Simon Williams, HSBC’s Chief Economist for Central and Eastern Europe, the Middle East, and Africa, said, “We are optimistic that yesterday’s policy announcements, along with large-scale financial support, can mark the start of a new cycle for Egypt, paving the way for economic stabilization and growth.”
This hope partly reflects the scale of policy adjustment – the 40% fall in the official value of the currency was the biggest of the four devaluations Egypt has undergone in the past two years, while the 600bps rate hike was more than we expected. The FX move has almost closed the gap with the parallel market rate, and the hike may have made the policy rate positive in real terms. Importantly, these actions are linked to a wider set of policy commitments in the improved IMF programme agreed upon at a staff level yesterday, which include promises to rein in fiscal excess and align monetary policy and the FX regime with an inflation-targeting regime. The chances of fulfilling these promises have been increased by the expansion of Egypt’s IMF programme from $3bn to $8bn – an amount that not only encourages policy discipline but also boosts Egypt’s ability to manage change when combined with the $35bn investment deal signed with the UAE in February.

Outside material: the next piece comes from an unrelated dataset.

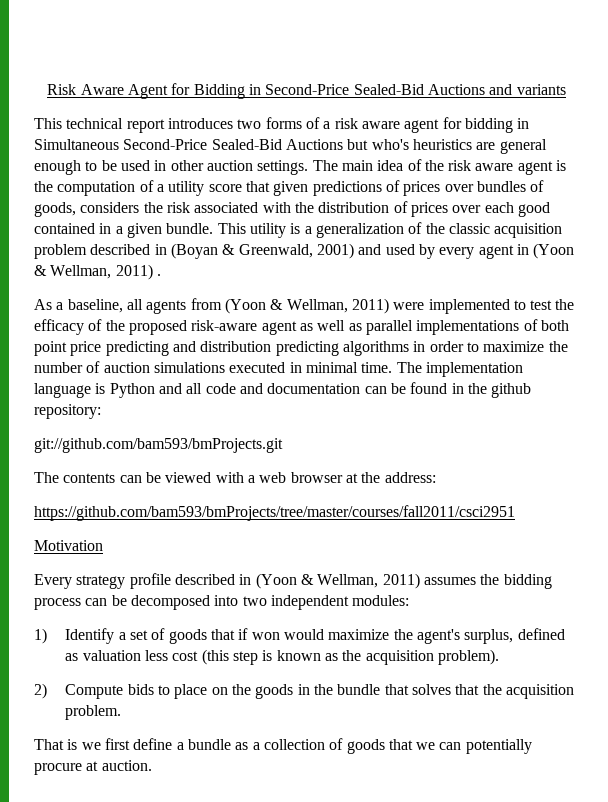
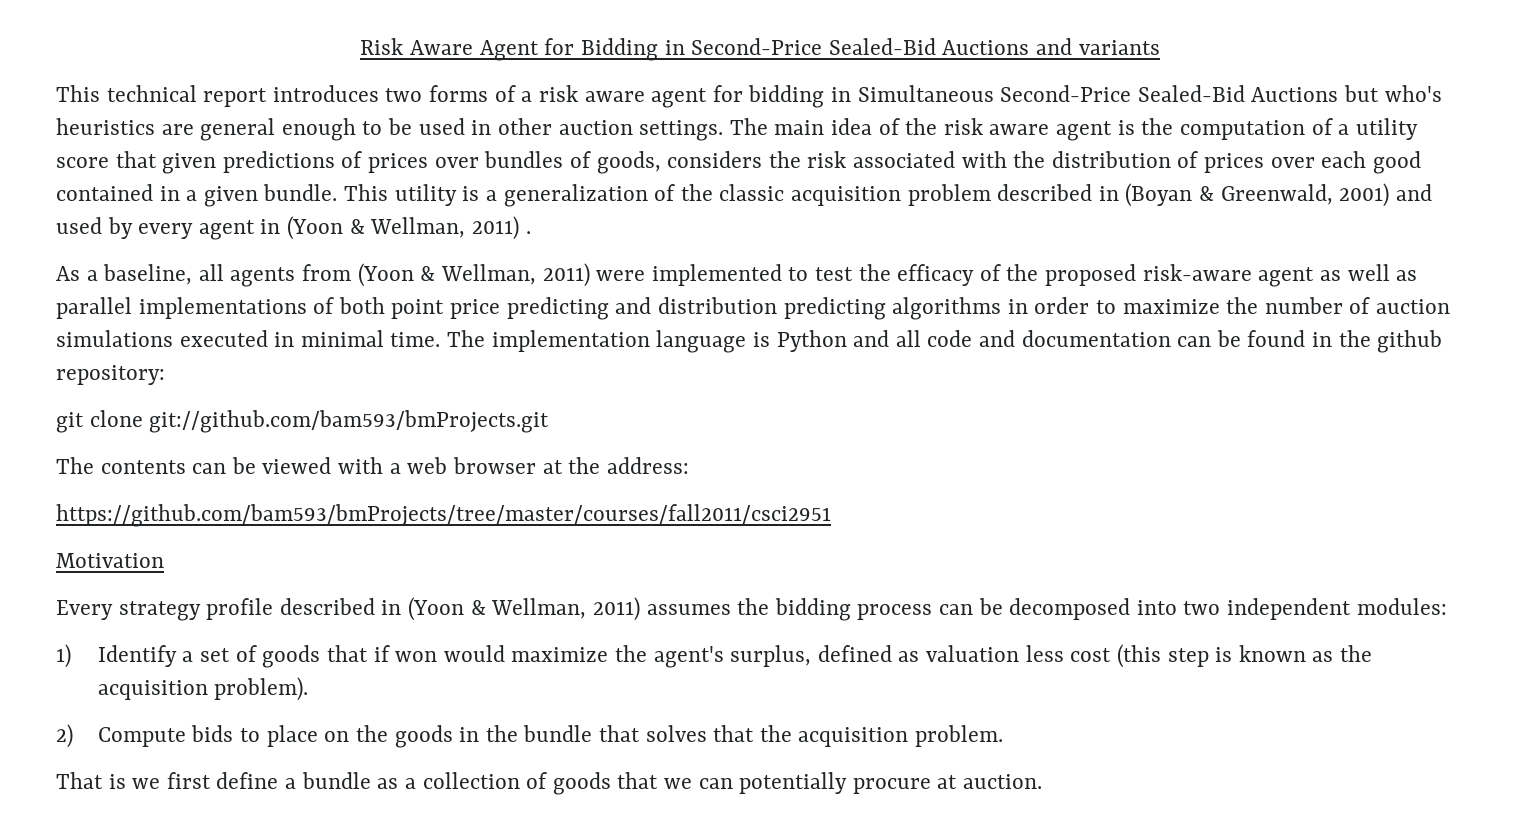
(101, 411) none -> [56,410,143,433] git clone

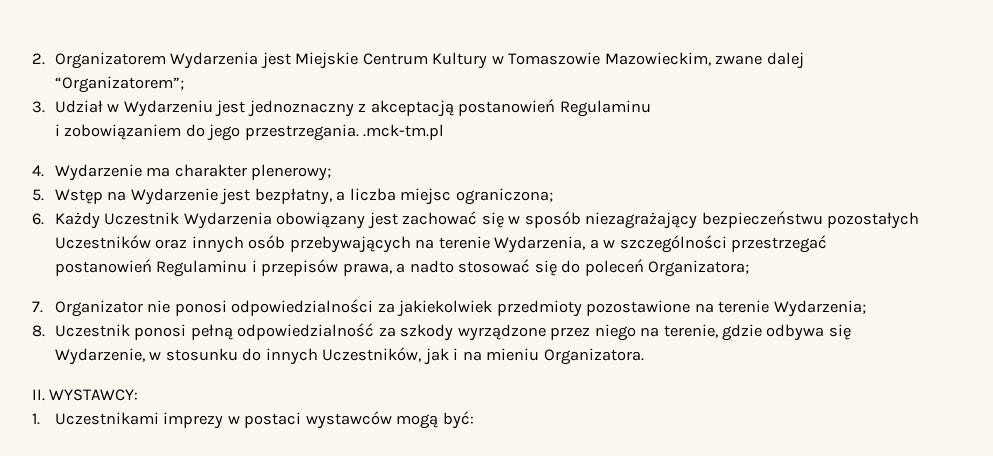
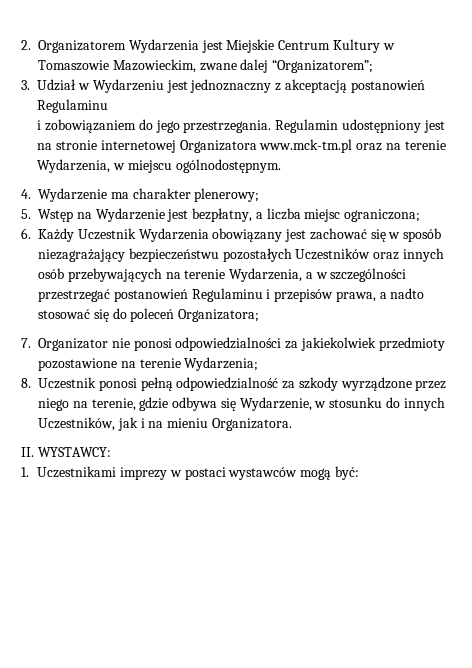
[363,124,445,140] .mck-tm.pl -> [275,119,445,133] [37,139,446,153] [37,159,281,173] Regulamin udostępniony jest na stronie internetowej Organizatora www.mck-tm.pl oraz na terenie Wydarzenia, w miejscu ogólnodostępnym.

More pledges of multilateral and bilateral support are expected soon.
In a statement with yesterday’s special MPC, CBE said that it would “let the exchange rate be determined by market forces” – a theme stressed by the prime minister, central bank governor, and the IMF. We are curious to see what this means in practice, but for now, note FX restrictions are already being lifted, and we are hopeful of dollar inflows to restore the interbank market, end the parallel market, and gradually clear the large dollar backlog and the banks’ strained NFA positions. These flows will likely be driven by public entities, but as confidence in the new FX regime grows, we anticipate remittances and portfolio flows to return to the market.
Risks and policy uncertainties persist, and it will take time for EGP to find its level but for now, we maintain our view that the currency will settle in the 40-45 range. We expect a slight rise in near-term inflation, but see prices stabilising in Q2, creating room to ease some of the monetary tightenings before the year’s end. Growth will take longer to recover, however, as new fiscal and monetary tightening affects and real wages stagnate. FX depreciation and higher interest rates will increase the budget deficit, ensuring pressure to reduce primary spending remains high.